- _What you are asked to do_: Return the lines of the material exactly as they appear, starting at the first line and ending at the line that contains "para todos no PC e consoles. No entanto, é", with both ends included.

--- Supplied material Enclosed Below ---

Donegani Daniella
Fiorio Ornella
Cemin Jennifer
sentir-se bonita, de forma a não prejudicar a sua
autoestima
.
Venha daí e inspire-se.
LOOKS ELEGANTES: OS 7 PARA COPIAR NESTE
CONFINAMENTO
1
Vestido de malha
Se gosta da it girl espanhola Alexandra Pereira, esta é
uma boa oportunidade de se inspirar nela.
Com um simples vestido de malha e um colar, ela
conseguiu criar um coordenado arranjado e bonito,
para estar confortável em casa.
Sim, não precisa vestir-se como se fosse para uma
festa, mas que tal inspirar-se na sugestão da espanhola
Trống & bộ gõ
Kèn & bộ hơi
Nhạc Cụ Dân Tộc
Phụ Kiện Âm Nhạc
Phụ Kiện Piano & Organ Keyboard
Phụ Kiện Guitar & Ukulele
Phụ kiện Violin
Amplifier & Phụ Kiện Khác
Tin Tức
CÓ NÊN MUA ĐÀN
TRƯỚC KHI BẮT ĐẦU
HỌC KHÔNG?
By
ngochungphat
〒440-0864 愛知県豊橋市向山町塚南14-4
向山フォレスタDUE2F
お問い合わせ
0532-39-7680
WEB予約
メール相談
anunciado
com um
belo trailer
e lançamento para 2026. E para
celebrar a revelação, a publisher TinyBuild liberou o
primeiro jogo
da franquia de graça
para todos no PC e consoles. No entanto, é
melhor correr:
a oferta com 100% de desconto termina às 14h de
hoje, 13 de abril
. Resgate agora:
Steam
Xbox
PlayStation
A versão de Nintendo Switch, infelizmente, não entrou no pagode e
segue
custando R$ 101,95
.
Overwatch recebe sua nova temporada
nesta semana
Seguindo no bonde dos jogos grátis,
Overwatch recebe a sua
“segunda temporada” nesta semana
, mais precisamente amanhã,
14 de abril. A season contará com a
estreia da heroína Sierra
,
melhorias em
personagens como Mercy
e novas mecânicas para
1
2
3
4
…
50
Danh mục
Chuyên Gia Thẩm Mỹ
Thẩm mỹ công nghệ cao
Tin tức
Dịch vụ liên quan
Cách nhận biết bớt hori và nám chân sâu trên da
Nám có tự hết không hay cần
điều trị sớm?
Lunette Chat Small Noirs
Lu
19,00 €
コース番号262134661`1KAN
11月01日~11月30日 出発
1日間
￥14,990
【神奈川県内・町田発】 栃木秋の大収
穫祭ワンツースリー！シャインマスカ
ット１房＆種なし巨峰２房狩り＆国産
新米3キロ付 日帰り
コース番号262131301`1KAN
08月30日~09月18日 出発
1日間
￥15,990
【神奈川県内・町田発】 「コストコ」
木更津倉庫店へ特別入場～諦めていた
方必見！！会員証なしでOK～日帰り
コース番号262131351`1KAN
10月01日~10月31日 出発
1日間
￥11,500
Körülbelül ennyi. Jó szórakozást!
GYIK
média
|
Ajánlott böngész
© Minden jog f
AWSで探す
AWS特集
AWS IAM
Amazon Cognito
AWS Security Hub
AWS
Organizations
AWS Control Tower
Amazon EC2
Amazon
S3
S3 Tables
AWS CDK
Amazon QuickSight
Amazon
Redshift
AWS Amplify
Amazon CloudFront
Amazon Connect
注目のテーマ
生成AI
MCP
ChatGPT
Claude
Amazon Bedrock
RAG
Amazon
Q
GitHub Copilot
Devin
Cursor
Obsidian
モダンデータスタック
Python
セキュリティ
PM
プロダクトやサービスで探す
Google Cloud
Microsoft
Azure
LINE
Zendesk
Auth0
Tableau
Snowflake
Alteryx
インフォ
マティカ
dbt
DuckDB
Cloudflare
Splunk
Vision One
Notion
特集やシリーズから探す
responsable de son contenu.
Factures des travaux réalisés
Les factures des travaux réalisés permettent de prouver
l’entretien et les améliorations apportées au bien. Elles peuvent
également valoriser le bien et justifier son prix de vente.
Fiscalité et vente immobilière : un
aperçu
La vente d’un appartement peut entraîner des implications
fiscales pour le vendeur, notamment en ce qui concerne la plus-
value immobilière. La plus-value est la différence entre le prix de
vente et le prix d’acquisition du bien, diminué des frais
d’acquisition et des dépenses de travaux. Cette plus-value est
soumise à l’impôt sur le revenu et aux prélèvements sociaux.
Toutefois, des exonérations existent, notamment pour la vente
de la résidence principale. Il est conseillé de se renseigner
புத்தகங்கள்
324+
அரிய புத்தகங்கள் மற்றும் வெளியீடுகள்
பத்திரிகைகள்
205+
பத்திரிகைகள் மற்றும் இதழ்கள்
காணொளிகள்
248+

--- End of Enclosed Supplied material ---

- _Output of the exercise_:
Donegani Daniella
Fiorio Ornella
Cemin Jennifer
sentir-se bonita, de forma a não prejudicar a sua
autoestima
.
Venha daí e inspire-se.
LOOKS ELEGANTES: OS 7 PARA COPIAR NESTE
CONFINAMENTO
1
Vestido de malha
Se gosta da it girl espanhola Alexandra Pereira, esta é
uma boa oportunidade de se inspirar nela.
Com um simples vestido de malha e um colar, ela
conseguiu criar um coordenado arranjado e bonito,
para estar confortável em casa.
Sim, não precisa vestir-se como se fosse para uma
festa, mas que tal inspirar-se na sugestão da espanhola
Trống & bộ gõ
Kèn & bộ hơi
Nhạc Cụ Dân Tộc
Phụ Kiện Âm Nhạc
Phụ Kiện Piano & Organ Keyboard
Phụ Kiện Guitar & Ukulele
Phụ kiện Violin
Amplifier & Phụ Kiện Khác
Tin Tức
CÓ NÊN MUA ĐÀN
TRƯỚC KHI BẮT ĐẦU
HỌC KHÔNG?
By
ngochungphat
〒440-0864 愛知県豊橋市向山町塚南14-4
向山フォレスタDUE2F
お問い合わせ
0532-39-7680
WEB予約
メール相談
anunciado
com um
belo trailer
e lançamento para 2026. E para
celebrar a revelação, a publisher TinyBuild liberou o
primeiro jogo
da franquia de graça
para todos no PC e consoles. No entanto, é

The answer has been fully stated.